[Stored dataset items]
**********

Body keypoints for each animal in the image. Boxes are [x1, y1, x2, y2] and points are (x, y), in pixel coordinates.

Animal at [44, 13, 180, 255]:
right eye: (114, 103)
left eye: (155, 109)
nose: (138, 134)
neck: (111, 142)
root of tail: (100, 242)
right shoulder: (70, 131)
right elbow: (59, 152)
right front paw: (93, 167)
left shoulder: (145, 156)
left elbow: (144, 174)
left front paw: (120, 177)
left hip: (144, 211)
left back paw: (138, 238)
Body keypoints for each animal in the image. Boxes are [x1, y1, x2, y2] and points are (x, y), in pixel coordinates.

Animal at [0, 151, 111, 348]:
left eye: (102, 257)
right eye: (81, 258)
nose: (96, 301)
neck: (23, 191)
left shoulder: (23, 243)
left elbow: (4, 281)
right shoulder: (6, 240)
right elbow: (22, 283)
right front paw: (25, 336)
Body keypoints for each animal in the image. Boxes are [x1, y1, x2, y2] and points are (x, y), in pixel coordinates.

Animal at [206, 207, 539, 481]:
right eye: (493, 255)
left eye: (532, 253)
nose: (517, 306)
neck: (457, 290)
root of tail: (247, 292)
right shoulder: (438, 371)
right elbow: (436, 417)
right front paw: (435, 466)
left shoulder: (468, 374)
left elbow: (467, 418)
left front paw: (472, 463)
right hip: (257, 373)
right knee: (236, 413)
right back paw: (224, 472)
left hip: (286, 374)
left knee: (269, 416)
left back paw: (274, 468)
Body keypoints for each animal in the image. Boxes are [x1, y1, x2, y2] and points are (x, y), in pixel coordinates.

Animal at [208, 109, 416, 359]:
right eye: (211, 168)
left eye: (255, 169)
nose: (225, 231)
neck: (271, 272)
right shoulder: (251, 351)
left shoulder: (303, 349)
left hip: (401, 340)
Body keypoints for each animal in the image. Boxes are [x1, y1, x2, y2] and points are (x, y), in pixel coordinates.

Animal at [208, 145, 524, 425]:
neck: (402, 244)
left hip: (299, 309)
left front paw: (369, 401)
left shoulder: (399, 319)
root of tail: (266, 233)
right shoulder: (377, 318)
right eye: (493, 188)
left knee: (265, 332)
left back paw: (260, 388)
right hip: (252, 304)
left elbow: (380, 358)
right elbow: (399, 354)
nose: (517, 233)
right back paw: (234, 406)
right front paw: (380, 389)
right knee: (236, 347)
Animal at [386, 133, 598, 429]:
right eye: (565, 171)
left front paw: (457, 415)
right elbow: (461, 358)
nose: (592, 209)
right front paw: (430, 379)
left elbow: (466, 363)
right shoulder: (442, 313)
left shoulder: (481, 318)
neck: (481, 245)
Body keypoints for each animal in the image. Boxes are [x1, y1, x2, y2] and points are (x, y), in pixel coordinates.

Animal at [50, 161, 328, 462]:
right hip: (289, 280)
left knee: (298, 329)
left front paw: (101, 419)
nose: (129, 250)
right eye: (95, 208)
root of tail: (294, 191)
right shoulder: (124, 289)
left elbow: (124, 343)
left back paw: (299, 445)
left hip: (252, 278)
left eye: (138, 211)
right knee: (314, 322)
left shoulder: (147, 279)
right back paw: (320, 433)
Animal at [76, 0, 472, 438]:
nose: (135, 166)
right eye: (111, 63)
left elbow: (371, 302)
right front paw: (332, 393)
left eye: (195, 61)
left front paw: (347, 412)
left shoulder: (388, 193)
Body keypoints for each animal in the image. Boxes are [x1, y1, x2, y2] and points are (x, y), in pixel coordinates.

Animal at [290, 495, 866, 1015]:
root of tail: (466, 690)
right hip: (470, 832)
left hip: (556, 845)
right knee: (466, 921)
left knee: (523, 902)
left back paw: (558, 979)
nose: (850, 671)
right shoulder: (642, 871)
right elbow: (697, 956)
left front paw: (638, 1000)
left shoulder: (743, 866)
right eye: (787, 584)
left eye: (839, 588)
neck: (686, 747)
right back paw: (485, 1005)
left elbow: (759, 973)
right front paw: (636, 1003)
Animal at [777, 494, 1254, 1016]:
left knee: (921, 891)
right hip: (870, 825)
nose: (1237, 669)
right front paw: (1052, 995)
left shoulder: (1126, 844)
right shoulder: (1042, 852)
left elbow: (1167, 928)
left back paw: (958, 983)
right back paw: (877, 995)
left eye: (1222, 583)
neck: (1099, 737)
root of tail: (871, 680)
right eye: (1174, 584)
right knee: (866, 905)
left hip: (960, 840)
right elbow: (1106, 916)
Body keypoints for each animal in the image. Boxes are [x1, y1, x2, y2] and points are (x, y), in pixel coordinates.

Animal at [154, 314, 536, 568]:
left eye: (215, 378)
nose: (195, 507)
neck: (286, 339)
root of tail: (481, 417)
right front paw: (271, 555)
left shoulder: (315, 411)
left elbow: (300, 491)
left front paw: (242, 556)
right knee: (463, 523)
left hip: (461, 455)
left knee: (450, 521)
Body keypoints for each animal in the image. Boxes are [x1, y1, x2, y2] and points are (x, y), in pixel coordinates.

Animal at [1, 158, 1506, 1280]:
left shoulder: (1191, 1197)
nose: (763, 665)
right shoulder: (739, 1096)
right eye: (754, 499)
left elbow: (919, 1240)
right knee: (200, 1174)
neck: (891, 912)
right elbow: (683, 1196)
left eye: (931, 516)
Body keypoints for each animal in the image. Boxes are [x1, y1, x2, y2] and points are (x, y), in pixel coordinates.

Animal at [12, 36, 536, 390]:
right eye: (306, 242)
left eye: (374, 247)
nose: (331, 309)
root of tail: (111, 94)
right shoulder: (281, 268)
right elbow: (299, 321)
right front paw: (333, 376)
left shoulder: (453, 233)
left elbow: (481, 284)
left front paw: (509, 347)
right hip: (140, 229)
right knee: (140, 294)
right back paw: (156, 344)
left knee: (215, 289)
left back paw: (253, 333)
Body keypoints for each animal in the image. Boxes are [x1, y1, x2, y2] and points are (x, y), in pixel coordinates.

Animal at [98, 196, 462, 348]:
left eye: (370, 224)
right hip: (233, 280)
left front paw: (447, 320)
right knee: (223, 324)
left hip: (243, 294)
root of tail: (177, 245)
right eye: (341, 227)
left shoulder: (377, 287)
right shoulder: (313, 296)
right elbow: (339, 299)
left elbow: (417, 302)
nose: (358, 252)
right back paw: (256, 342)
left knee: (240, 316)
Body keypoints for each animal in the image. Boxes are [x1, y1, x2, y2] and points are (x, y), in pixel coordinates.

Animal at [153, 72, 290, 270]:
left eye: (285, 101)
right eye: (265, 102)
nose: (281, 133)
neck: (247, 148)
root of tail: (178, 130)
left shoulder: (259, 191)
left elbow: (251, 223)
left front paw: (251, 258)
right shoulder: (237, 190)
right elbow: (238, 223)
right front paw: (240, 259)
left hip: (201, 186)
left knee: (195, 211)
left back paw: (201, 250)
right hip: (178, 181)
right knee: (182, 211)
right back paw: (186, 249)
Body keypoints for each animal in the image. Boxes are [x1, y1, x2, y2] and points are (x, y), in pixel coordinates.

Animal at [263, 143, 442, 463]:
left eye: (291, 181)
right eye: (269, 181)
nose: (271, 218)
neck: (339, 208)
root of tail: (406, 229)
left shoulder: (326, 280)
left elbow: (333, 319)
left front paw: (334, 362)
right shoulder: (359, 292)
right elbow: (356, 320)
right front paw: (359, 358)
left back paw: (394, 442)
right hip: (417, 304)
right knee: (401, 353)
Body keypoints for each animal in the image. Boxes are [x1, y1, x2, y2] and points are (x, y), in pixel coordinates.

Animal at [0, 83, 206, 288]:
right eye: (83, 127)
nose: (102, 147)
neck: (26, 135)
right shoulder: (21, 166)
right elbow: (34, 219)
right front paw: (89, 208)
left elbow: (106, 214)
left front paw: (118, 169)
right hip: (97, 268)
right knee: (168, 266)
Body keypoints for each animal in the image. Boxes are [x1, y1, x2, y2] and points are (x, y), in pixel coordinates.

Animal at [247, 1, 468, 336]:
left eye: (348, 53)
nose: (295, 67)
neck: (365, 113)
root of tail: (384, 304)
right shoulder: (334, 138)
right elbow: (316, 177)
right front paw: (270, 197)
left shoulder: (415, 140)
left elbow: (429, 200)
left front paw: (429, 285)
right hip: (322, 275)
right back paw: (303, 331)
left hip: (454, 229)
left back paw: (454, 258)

**********

## YOUR OBJECTIVE
Which lines of the data hold the string "root"? Return each of them.

## YOUR RESPONSE
root of tail: (100, 242)
root of tail: (247, 292)
root of tail: (266, 233)
root of tail: (294, 191)
root of tail: (466, 690)
root of tail: (871, 680)
root of tail: (481, 417)
root of tail: (111, 94)
root of tail: (177, 245)
root of tail: (178, 130)
root of tail: (406, 229)
root of tail: (384, 304)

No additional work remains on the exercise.